昔ながらの野草、イタドリがじつは地域の宝だった。休耕田を使って集落みんなで栽培・加工して村の特産品に。稲作以上の利益が見込めて、地域が元気になってきた。
戸田晴喜(高知県中土佐町・北地区振興会)
大野見北地区は、高知県南西部の中土佐町にあります。当地区は、5集落で構成され、古くから稲作や林業を生業としてきました。住民の結びつきが強く、自治組織「北地区振興会」が旧小学校跡地を拠点に、月1回の見守りパトロール、運動会・文化祭等様々な活動を行なっています。
しかし、近年、人口減少と高齢化が顕著となり、耕作放棄地(休耕田)の増加への懸念や、年金収入だけでの生活への不安の声が振興会に寄せられるようになりました。そこで、県や町の支援を受け、2019年10月に*集落活動センター「おおのみきた」を設立し、耕作放棄地や老後生活資金の課題解決に向けて収益事業を開始しました。
*集落活動センターとは・・・高知県版の小さな拠点、地域運営組織のこと。平成の大合併前の旧小学校区や自治会などを単位に住民自ら地域課題の解決や仕事づくりに取り組む。
草取り不要で獣害も少ない
収益事業の柱は、イタドリの栽培です。イタドリは、高知の家庭で食べられる春の山菜。栽培に踏み切った理由として、休耕田を活かし耕作放棄地の解消になること、栽培・収穫・加工の手間が少ないこと、高額な機械が不要であること等が挙げられます。
まず、地区住民13人(平均年齢75歳)のメンバーが集まり、肉厚で収量の多い「鏡1号」を栽培品種に選定しました。この鏡1号の苗をメンバー個々が育成者グループから購入し、合計1.3haの耕作放棄地で栽培を開始して約3年になります。
イタドリの栽培方法は次の通り。
1年目
・2月頃、畑に張ったマルチに60㎝間隔に切れ込みを入れ、長さ20㎝の地下茎を植える。

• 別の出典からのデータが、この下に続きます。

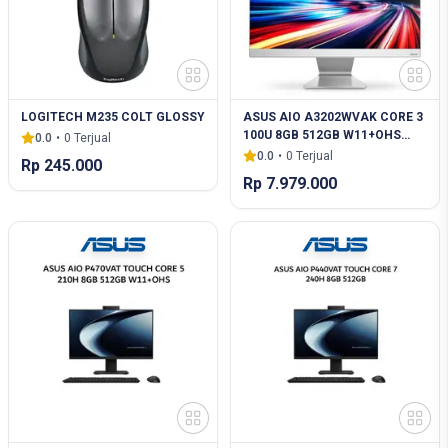
LOGITECH M235 COLT GLOSSY
ASUS AIO A3202WVAK CORE 3
100U 8GB 512GB W11+OHS
0.0
•
0
Terjual
21.5FHD 2Y WHT -WPB385WS
0.0
•
0
Terjual
Rp 245.000
Rp 7.979.000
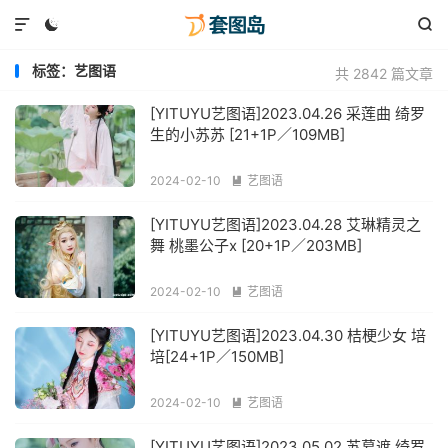



标签：艺图语
共 2842 篇文章
[YITUYU艺图语]2023.04.26 采莲曲 绮罗
生的小苏苏 [21+1P／109MB]
2024-02-10
艺图语

[YITUYU艺图语]2023.04.28 艾琳精灵之
舞 桃墨公子x [20+1P／203MB]
2024-02-10
艺图语

[YITUYU艺图语]2023.04.30 桔梗少女 培
培[24+1P／150MB]
2024-02-10
艺图语

[YITUYU艺图语]2023.05.02 苏幕遮 绮罗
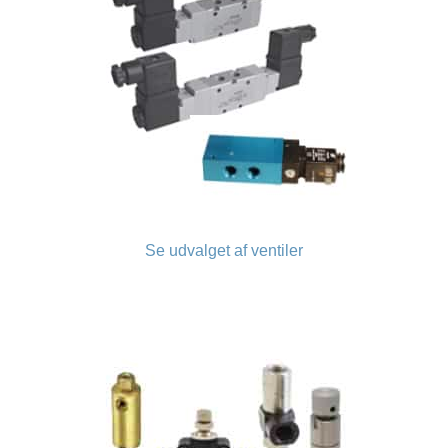
Se udvalget af ventiler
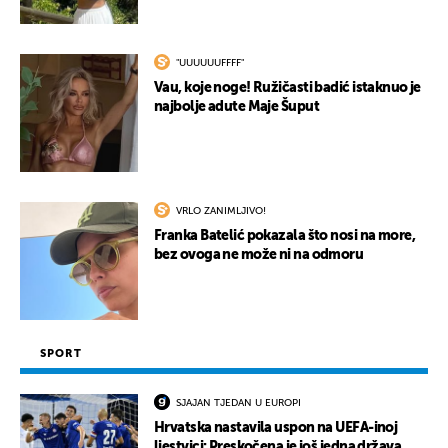
"UUUUUUFFFF"
Vau, koje noge! Ružičasti badić istaknuo je
najbolje adute Maje Šuput
VRLO ZANIMLJIVO!
Franka Batelić pokazala što nosi na more,
bez ovoga ne može ni na odmoru
SPORT
SJAJAN TJEDAN U EUROPI
Hrvatska nastavila uspon na UEFA-inoj
ljestvici: Preskočena je još jedna država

・マルチの穴から出る草を取りながらイタドリの株を育てる。
・10月以降に葉が落ち、茎が枯れるので、12月前後にそれを刈り取る(がら刈り)。
・2月までに肥料の鶏糞を施す。
2年目
・4月に最初の収穫。太さ2.5cm、長さ40㎝ほどの若芽を手で折る。
・5~6月にお礼肥の鶏糞を施す。
・がら刈りや冬にやる肥料は1年目と同様
消毒は不要、イタドリは高さ2mほどに育って雑草を陰にするので、2年目からは除草も必要ありません。